- **Consigne 1**
Relevez tout ce que la révolution technique promet selon le passage sur la révolution technique.
- **Consigne 2**
D'après le passage sur la révolution technique, quelle dimension le projet technique acquiert-il aujourd'hui ?
___ Texte à examiner
La révolution technique, écrit D. Jacques, a « pour objet de résoudre le problème humain par une maîtrise accrue des choses et des hommes selon les mêmes moyens » (p. 14). Du fait que la réalisation de ce projet technique « dispose désormais pour elle seule de toute l’énergie libérée autrefois par notre volonté d’en finir avec l’humanité telle que nous l’avons connue, renouant par cette voie avec le rêve premier de tous les révolutionnaires de procéder à une régénération définitive de l’homme » (p. 67), il s’agit véritablement ici d’une révolution technique, laquelle promet « à la fois la liberté, l’égalité et la fraternité » (p. 64). Dans ce projet qui acquiert aujourd’hui la dimension d’une « utopie partagée » (p. 14), l’auteur voit l’aboutissement de l’idéal révolutionnaire et de l’espérance démocratique de la réalisation du bonheur pour tous.
______
___ Données à examiner
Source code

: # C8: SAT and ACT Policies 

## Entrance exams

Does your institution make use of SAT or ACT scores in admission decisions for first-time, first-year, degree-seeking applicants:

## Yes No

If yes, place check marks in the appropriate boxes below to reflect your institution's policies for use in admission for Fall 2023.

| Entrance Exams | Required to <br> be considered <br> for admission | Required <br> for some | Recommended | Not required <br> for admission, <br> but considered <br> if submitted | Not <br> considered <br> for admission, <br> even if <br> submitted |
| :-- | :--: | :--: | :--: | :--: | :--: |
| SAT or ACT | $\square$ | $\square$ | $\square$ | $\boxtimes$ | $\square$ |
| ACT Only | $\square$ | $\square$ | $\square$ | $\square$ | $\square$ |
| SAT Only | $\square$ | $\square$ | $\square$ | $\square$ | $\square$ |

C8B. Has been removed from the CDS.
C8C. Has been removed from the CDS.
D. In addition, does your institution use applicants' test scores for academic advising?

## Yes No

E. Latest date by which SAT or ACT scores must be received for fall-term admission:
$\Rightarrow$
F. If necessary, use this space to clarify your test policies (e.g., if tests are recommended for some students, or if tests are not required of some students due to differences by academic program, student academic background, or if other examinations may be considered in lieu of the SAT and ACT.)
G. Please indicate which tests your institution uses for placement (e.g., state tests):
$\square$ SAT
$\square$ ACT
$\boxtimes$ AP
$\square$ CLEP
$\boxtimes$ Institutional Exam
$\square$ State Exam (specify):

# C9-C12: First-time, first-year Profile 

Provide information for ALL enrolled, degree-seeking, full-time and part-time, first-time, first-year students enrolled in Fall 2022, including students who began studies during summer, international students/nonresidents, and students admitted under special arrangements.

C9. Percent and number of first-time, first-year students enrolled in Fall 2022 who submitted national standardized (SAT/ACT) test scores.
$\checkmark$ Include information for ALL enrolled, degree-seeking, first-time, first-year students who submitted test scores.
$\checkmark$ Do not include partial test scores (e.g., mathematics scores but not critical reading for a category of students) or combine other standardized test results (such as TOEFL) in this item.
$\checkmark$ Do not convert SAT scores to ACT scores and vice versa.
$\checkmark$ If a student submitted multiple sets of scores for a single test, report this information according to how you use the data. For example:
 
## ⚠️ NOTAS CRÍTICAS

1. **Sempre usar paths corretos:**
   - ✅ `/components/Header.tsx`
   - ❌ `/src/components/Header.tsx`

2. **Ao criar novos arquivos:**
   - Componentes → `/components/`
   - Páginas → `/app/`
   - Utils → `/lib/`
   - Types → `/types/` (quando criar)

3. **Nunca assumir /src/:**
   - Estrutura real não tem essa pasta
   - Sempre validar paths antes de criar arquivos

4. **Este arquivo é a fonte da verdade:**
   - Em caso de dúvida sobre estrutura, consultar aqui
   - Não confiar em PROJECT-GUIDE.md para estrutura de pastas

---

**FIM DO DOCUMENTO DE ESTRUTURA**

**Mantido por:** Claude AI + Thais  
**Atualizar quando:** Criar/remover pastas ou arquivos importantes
______
- **Réponse 1**
La liberté, l'égalité et la fraternité.

- **Réponse 2**
Il acquiert la dimension d'une « utopie partagée ».